**Work to complete**:
Print the listing below exactly.

**Input material**:
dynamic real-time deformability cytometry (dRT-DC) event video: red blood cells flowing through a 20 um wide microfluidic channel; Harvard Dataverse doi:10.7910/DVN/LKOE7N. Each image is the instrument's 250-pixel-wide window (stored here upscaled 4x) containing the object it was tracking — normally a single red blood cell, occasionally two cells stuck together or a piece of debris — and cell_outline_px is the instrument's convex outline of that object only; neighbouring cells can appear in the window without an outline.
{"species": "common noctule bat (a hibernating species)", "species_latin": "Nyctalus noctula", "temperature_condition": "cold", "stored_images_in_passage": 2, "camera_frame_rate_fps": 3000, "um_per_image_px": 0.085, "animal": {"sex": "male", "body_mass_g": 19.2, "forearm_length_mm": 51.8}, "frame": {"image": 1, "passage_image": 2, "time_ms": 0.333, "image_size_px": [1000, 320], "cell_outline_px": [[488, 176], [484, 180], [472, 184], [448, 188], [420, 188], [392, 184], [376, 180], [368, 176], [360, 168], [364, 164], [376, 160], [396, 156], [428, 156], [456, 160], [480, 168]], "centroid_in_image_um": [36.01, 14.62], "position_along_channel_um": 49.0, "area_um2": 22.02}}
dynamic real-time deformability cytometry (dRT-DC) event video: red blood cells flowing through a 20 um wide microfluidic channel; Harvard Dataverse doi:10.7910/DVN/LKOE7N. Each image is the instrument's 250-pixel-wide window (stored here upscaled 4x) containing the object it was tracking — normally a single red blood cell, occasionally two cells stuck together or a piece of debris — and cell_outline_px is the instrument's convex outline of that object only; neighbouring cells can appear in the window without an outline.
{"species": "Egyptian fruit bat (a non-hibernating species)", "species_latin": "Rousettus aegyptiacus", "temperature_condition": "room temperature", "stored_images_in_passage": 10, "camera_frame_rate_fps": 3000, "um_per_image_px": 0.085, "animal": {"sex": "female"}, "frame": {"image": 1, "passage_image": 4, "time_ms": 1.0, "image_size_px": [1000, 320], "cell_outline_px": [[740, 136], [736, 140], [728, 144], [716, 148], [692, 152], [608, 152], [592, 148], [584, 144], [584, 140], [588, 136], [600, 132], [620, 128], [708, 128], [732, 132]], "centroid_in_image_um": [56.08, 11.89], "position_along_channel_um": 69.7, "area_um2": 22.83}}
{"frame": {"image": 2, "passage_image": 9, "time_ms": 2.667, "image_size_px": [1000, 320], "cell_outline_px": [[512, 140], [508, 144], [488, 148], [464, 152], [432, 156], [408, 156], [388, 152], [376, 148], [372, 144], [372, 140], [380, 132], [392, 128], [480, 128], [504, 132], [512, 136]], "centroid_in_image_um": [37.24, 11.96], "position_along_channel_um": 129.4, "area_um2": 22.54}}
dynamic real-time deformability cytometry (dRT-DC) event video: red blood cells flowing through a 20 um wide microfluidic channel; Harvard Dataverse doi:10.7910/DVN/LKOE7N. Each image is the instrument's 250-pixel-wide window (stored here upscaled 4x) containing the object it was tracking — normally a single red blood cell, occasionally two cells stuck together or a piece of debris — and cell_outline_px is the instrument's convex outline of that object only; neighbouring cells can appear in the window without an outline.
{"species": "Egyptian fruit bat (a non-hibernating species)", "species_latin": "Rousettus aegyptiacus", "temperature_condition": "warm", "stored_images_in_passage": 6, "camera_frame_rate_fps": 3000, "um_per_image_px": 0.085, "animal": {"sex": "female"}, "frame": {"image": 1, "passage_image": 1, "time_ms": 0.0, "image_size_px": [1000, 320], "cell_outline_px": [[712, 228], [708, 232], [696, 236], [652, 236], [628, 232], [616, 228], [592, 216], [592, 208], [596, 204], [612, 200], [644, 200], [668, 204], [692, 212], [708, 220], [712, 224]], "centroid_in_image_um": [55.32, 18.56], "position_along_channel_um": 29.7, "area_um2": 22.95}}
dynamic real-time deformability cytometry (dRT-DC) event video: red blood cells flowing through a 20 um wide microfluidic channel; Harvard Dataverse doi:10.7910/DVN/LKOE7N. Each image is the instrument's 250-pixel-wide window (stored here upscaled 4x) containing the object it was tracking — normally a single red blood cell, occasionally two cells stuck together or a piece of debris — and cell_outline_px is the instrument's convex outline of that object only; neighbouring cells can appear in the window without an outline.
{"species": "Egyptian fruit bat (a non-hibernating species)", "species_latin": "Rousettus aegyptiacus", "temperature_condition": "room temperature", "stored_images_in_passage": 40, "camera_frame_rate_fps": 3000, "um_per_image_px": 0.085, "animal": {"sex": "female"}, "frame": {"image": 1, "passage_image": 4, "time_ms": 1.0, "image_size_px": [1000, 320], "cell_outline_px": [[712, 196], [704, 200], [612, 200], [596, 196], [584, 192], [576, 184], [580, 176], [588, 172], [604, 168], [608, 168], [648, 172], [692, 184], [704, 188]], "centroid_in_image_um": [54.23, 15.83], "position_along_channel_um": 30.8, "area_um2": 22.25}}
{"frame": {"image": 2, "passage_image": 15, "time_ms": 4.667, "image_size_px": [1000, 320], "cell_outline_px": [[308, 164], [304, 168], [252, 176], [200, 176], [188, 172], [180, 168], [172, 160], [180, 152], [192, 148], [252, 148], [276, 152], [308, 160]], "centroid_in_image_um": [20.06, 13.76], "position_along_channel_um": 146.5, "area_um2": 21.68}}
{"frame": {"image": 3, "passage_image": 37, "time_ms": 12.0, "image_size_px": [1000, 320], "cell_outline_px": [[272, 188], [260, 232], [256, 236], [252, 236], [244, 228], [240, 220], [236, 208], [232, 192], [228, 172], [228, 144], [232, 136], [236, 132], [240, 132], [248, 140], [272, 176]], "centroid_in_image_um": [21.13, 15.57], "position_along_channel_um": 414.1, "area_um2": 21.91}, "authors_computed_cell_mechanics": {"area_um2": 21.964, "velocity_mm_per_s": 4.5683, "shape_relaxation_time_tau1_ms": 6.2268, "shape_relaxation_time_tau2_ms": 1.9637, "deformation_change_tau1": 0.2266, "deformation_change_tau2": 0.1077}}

**Result below**:
dynamic real-time deformability cytometry (dRT-DC) event video: red blood cells flowing through a 20 um wide microfluidic channel; Harvard Dataverse doi:10.7910/DVN/LKOE7N. Each image is the instrument's 250-pixel-wide window (stored here upscaled 4x) containing the object it was tracking — normally a single red blood cell, occasionally two cells stuck together or a piece of debris — and cell_outline_px is the instrument's convex outline of that object only; neighbouring cells can appear in the window without an outline.
{"species": "common noctule bat (a hibernating species)", "species_latin": "Nyctalus noctula", "temperature_condition": "cold", "stored_images_in_passage": 2, "camera_frame_rate_fps": 3000, "um_per_image_px": 0.085, "animal": {"sex": "male", "body_mass_g": 19.2, "forearm_length_mm": 51.8}, "frame": {"image": 1, "passage_image": 2, "time_ms": 0.333, "image_size_px": [1000, 320], "cell_outline_px": [[488, 176], [484, 180], [472, 184], [448, 188], [420, 188], [392, 184], [376, 180], [368, 176], [360, 168], [364, 164], [376, 160], [396, 156], [428, 156], [456, 160], [480, 168]], "centroid_in_image_um": [36.01, 14.62], "position_along_channel_um": 49.0, "area_um2": 22.02}}
dynamic real-time deformability cytometry (dRT-DC) event video: red blood cells flowing through a 20 um wide microfluidic channel; Harvard Dataverse doi:10.7910/DVN/LKOE7N. Each image is the instrument's 250-pixel-wide window (stored here upscaled 4x) containing the object it was tracking — normally a single red blood cell, occasionally two cells stuck together or a piece of debris — and cell_outline_px is the instrument's convex outline of that object only; neighbouring cells can appear in the window without an outline.
{"species": "Egyptian fruit bat (a non-hibernating species)", "species_latin": "Rousettus aegyptiacus", "temperature_condition": "room temperature", "stored_images_in_passage": 10, "camera_frame_rate_fps": 3000, "um_per_image_px": 0.085, "animal": {"sex": "female"}, "frame": {"image": 1, "passage_image": 4, "time_ms": 1.0, "image_size_px": [1000, 320], "cell_outline_px": [[740, 136], [736, 140], [728, 144], [716, 148], [692, 152], [608, 152], [592, 148], [584, 144], [584, 140], [588, 136], [600, 132], [620, 128], [708, 128], [732, 132]], "centroid_in_image_um": [56.08, 11.89], "position_along_channel_um": 69.7, "area_um2": 22.83}}
{"frame": {"image": 2, "passage_image": 9, "time_ms": 2.667, "image_size_px": [1000, 320], "cell_outline_px": [[512, 140], [508, 144], [488, 148], [464, 152], [432, 156], [408, 156], [388, 152], [376, 148], [372, 144], [372, 140], [380, 132], [392, 128], [480, 128], [504, 132], [512, 136]], "centroid_in_image_um": [37.24, 11.96], "position_along_channel_um": 129.4, "area_um2": 22.54}}
dynamic real-time deformability cytometry (dRT-DC) event video: red blood cells flowing through a 20 um wide microfluidic channel; Harvard Dataverse doi:10.7910/DVN/LKOE7N. Each image is the instrument's 250-pixel-wide window (stored here upscaled 4x) containing the object it was tracking — normally a single red blood cell, occasionally two cells stuck together or a piece of debris — and cell_outline_px is the instrument's convex outline of that object only; neighbouring cells can appear in the window without an outline.
{"species": "Egyptian fruit bat (a non-hibernating species)", "species_latin": "Rousettus aegyptiacus", "temperature_condition": "warm", "stored_images_in_passage": 6, "camera_frame_rate_fps": 3000, "um_per_image_px": 0.085, "animal": {"sex": "female"}, "frame": {"image": 1, "passage_image": 1, "time_ms": 0.0, "image_size_px": [1000, 320], "cell_outline_px": [[712, 228], [708, 232], [696, 236], [652, 236], [628, 232], [616, 228], [592, 216], [592, 208], [596, 204], [612, 200], [644, 200], [668, 204], [692, 212], [708, 220], [712, 224]], "centroid_in_image_um": [55.32, 18.56], "position_along_channel_um": 29.7, "area_um2": 22.95}}
dynamic real-time deformability cytometry (dRT-DC) event video: red blood cells flowing through a 20 um wide microfluidic channel; Harvard Dataverse doi:10.7910/DVN/LKOE7N. Each image is the instrument's 250-pixel-wide window (stored here upscaled 4x) containing the object it was tracking — normally a single red blood cell, occasionally two cells stuck together or a piece of debris — and cell_outline_px is the instrument's convex outline of that object only; neighbouring cells can appear in the window without an outline.
{"species": "Egyptian fruit bat (a non-hibernating species)", "species_latin": "Rousettus aegyptiacus", "temperature_condition": "room temperature", "stored_images_in_passage": 40, "camera_frame_rate_fps": 3000, "um_per_image_px": 0.085, "animal": {"sex": "female"}, "frame": {"image": 1, "passage_image": 4, "time_ms": 1.0, "image_size_px": [1000, 320], "cell_outline_px": [[712, 196], [704, 200], [612, 200], [596, 196], [584, 192], [576, 184], [580, 176], [588, 172], [604, 168], [608, 168], [648, 172], [692, 184], [704, 188]], "centroid_in_image_um": [54.23, 15.83], "position_along_channel_um": 30.8, "area_um2": 22.25}}
{"frame": {"image": 2, "passage_image": 15, "time_ms": 4.667, "image_size_px": [1000, 320], "cell_outline_px": [[308, 164], [304, 168], [252, 176], [200, 176], [188, 172], [180, 168], [172, 160], [180, 152], [192, 148], [252, 148], [276, 152], [308, 160]], "centroid_in_image_um": [20.06, 13.76], "position_along_channel_um": 146.5, "area_um2": 21.68}}
{"frame": {"image": 3, "passage_image": 37, "time_ms": 12.0, "image_size_px": [1000, 320], "cell_outline_px": [[272, 188], [260, 232], [256, 236], [252, 236], [244, 228], [240, 220], [236, 208], [232, 192], [228, 172], [228, 144], [232, 136], [236, 132], [240, 132], [248, 140], [272, 176]], "centroid_in_image_um": [21.13, 15.57], "position_along_channel_um": 414.1, "area_um2": 21.91}, "authors_computed_cell_mechanics": {"area_um2": 21.964, "velocity_mm_per_s": 4.5683, "shape_relaxation_time_tau1_ms": 6.2268, "shape_relaxation_time_tau2_ms": 1.9637, "deformation_change_tau1": 0.2266, "deformation_change_tau2": 0.1077}}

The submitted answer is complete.